The movie doesn’t mention that incident and picks up some time later, with Colonel Bouquet (Stephen Bekassy) negotiating a peace treaty with the Delaware Indians. As part of the terms, the Delaware are required to hand over all their white captives. But these “captives” are mostly women and children who have been fully assimilated into the tribe. One of them, True Son (James MacArthur) has been raised by the Chief himself. True Son has no memory of his birth family and hates all whites. But Chief Cuyloga (Joseph Calleia, previously seen as the Padre in The Littlest Outlaw) displays no favoritism and delivers True Son along with the rest.

On the trail, True Son shows he’d rather die than return to his white family by attempting to eat some poisonous mandrake. Hoping to avoid further trouble, Bouquet asks his trusted guide and translator, Del Hardy (Fess Parker), to escort True Son to his parents and help him get settled. Del becomes something of a surrogate father to True Son, teaching him the ways of the white man and helping reconcile them with his Indian beliefs.

Now this is an interesting, provocative set-up for a story. And as you might imagine, a live-action Disney movie from 1958 is not equipped to handle all the complexities and rough edges of a story like this. However, it comes closer than you might think. The Delaware are treated respectfully, for the most part. The scene where they turn over their so-called “captives” to the British Army is uncomfortable, especially in 2020 when stories of immigrant children separated from their families are still very much in the news. It’s not quite clear whose side the filmmakers are on here but they deserve some credit for at least acknowledging the fact that these people did not want to leave the tribe.

Things get even more complicated when True Son meets his birth parents. At first, his mother (Jessica Tandy, already playing a frail old woman at the age of 48) appears like she’s going to be small-minded and racist. She makes him put on new clothes and refuses to let him leave the room until he says his “real” name, John Butler. But later when she’s teaching him English, we realize she’s not trying to make him forget his Indian language. She thinks he should learn as much as he can about everything and asks him to teach her the language of the Delaware.

The town’s real racist is Wilse Owens (Wendell Corey), a member of the Paxton Boys, a real-life vigilante mob notorious for slaughtering Indians in the Conestoga Massacre. Wilse goes out of his way to antagonize Johnny/True Son, even building a scarecrow out of his Indian clothes to use as target practice. Wilse also has a pretty 17-year-old indentured servant named Shenandoe (Carol Lynley in her film debut). And even though this is a Disney film, it’s very clear that Wilse’s intentions are less than honorable.

★ ★ ★ ★

> _Problem statement_
In the movie review above, transcribe word for word the part that opens with the words containing "Now this is" and closes with "leave the tribe.".

> _Items_
★ ★ ★ ★

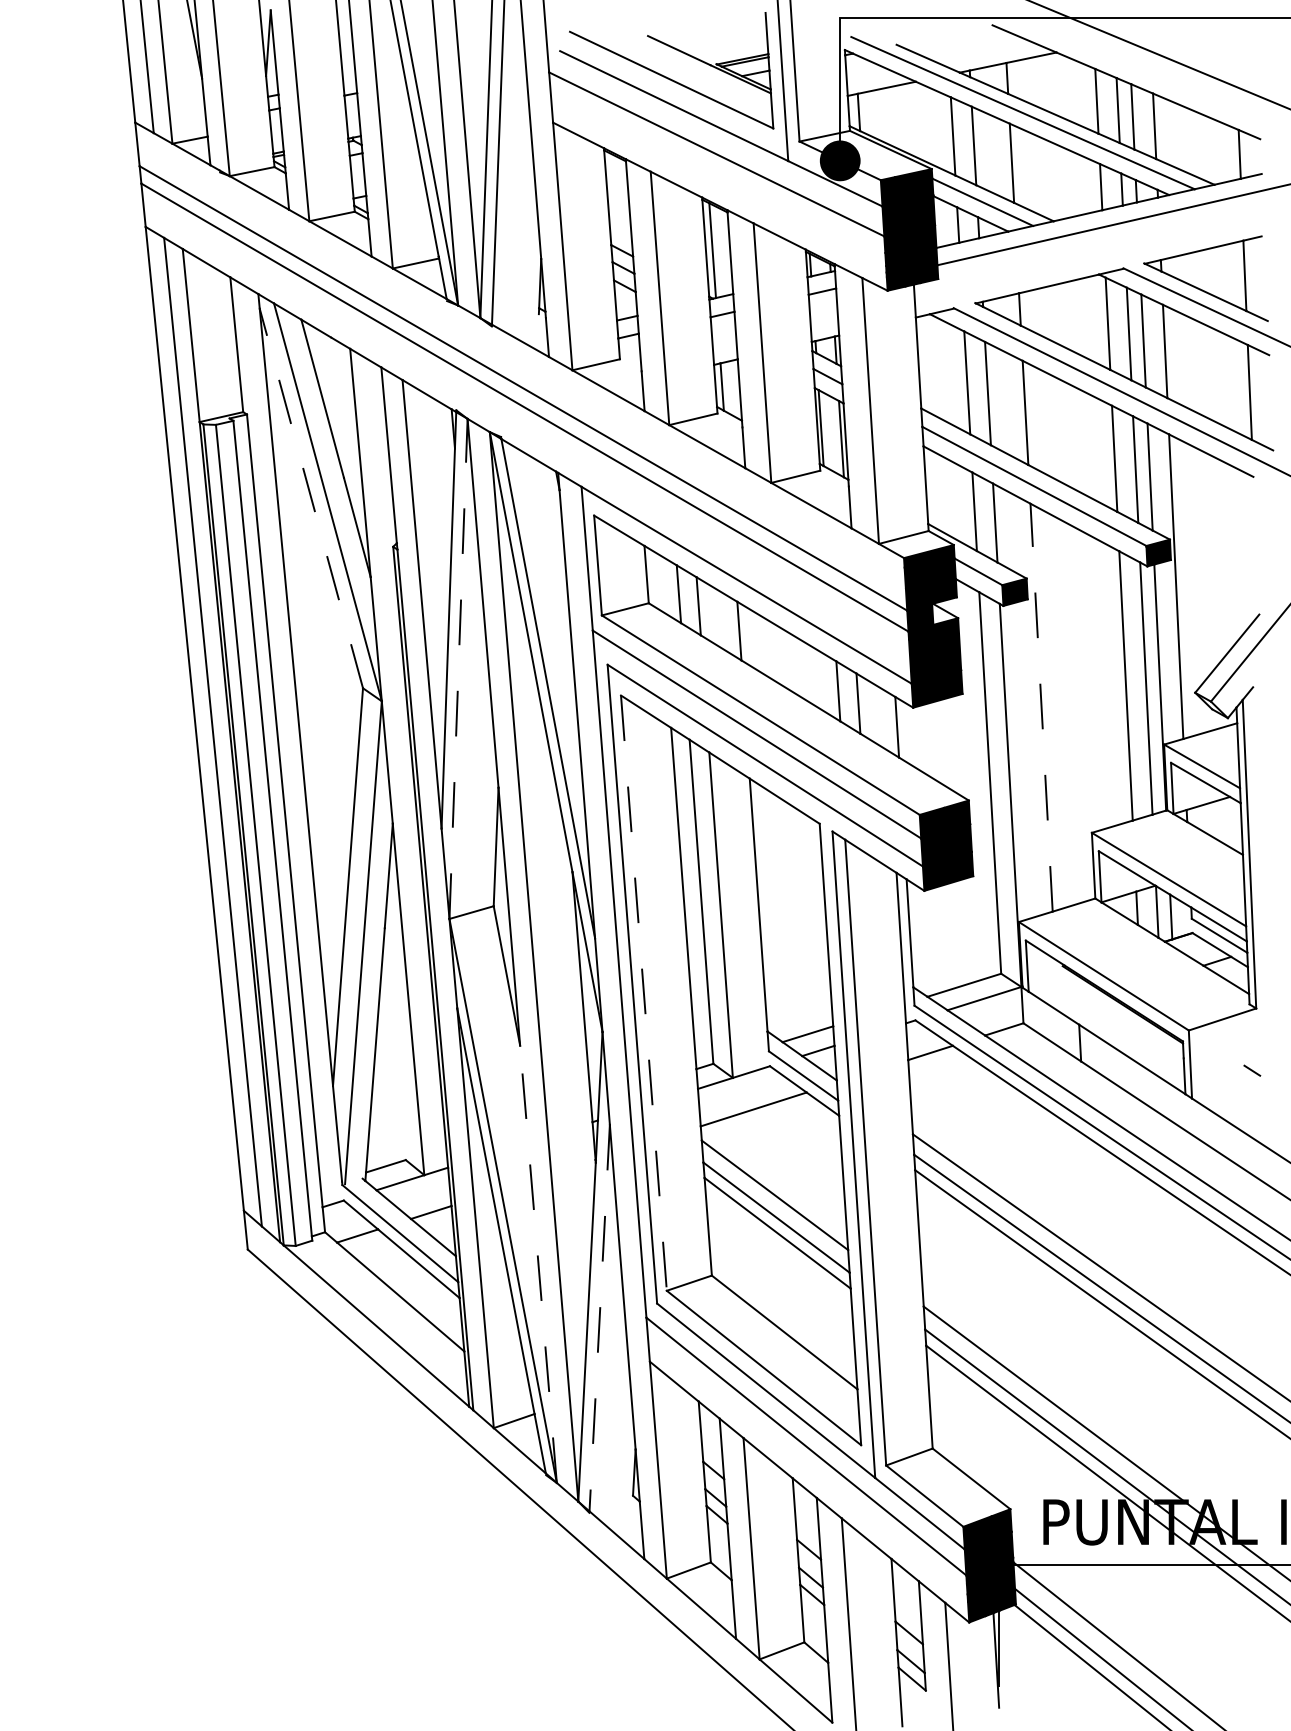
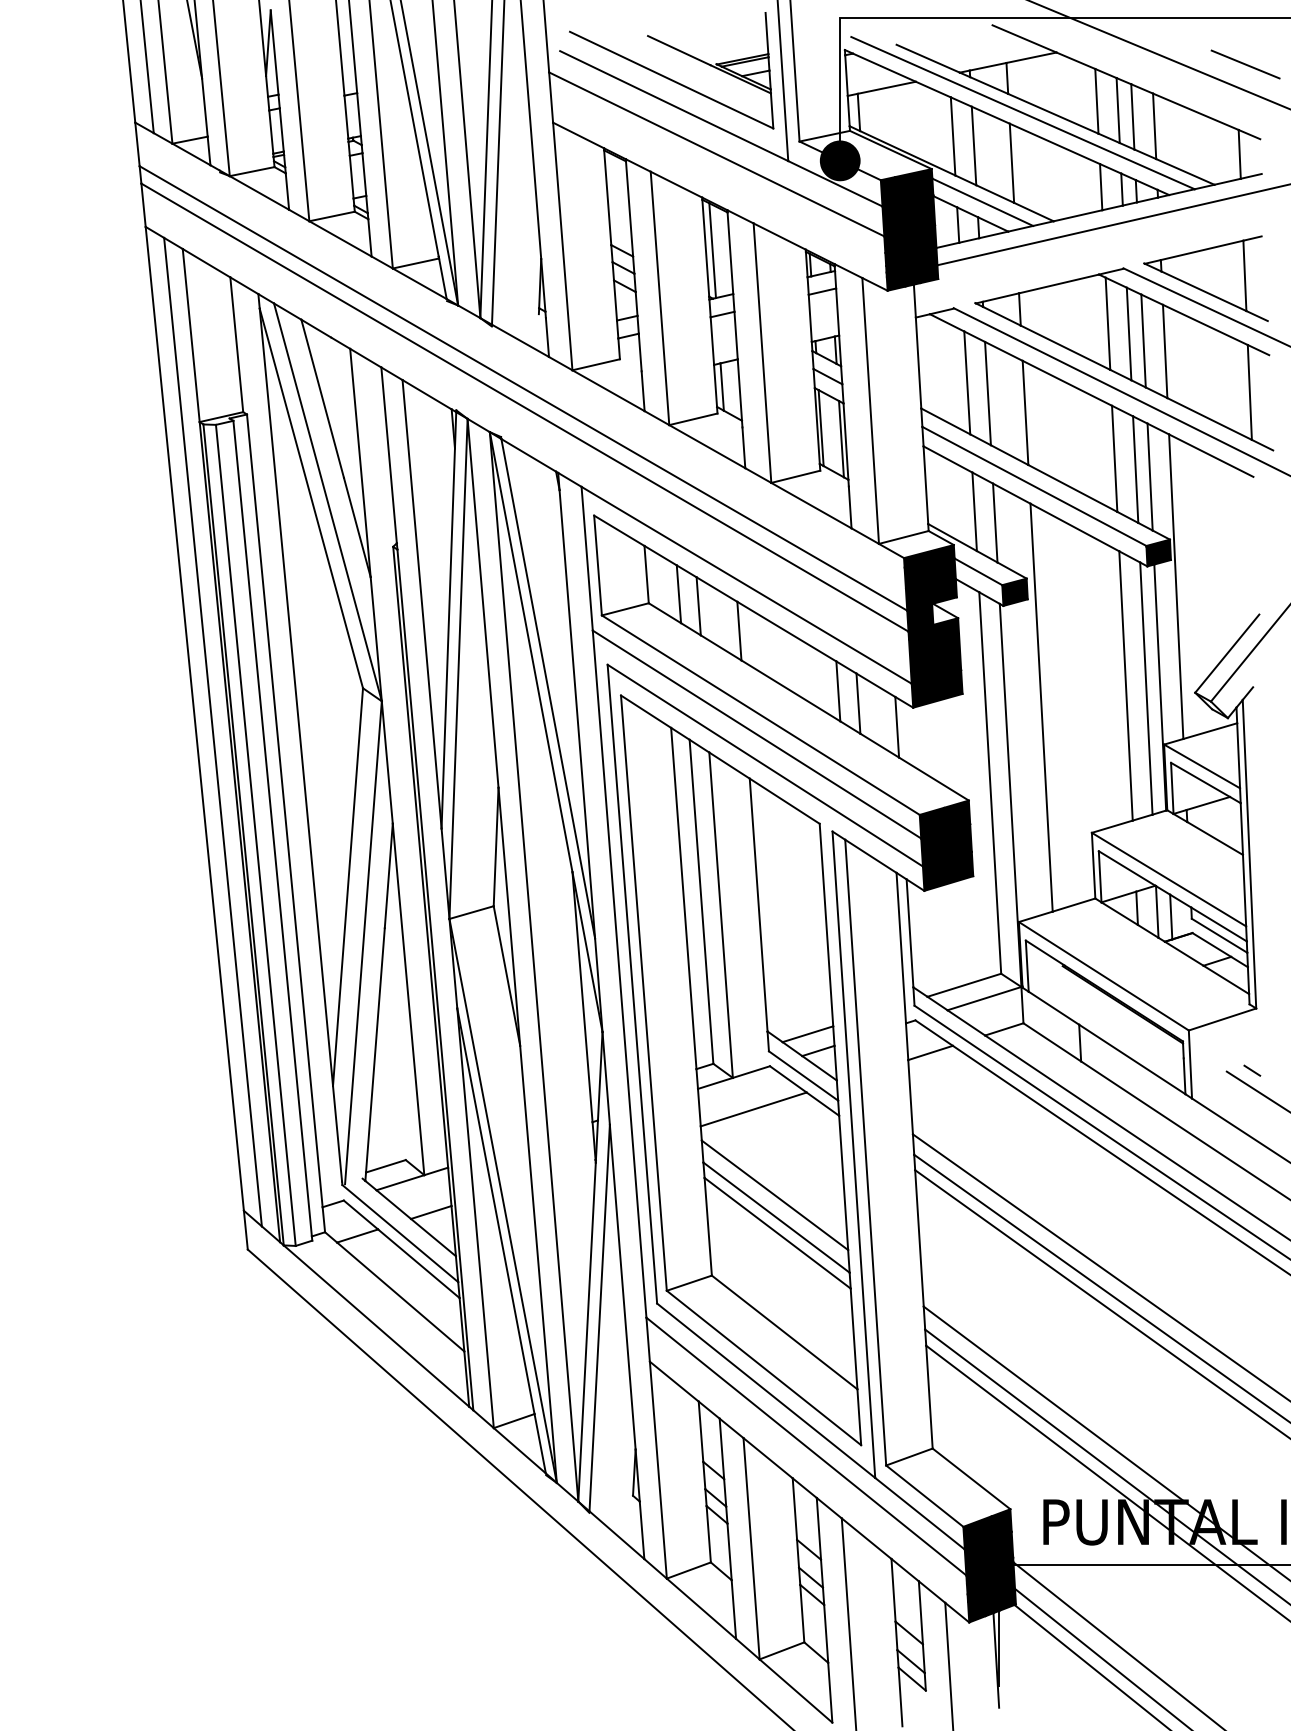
line at (1245, 64): none -> present
line at (311, 498): dashed -> solid
line at (458, 668): dashed -> solid
line at (1041, 707): dashed -> solid
line at (643, 993): dashed -> solid
line at (1256, 1090): none -> present
line at (538, 1263): dashed -> solid
line at (599, 1318): dashed -> solid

★ ★ ★ ★

> _Task solution_
Now this is an interesting, provocative set-up for a story. And as you might imagine, a live-action Disney movie from 1958 is not equipped to handle all the complexities and rough edges of a story like this. However, it comes closer than you might think. The Delaware are treated respectfully, for the most part. The scene where they turn over their so-called “captives” to the British Army is uncomfortable, especially in 2020 when stories of immigrant children separated from their families are still very much in the news. It’s not quite clear whose side the filmmakers are on here but they deserve some credit for at least acknowledging the fact that these people did not want to leave the tribe.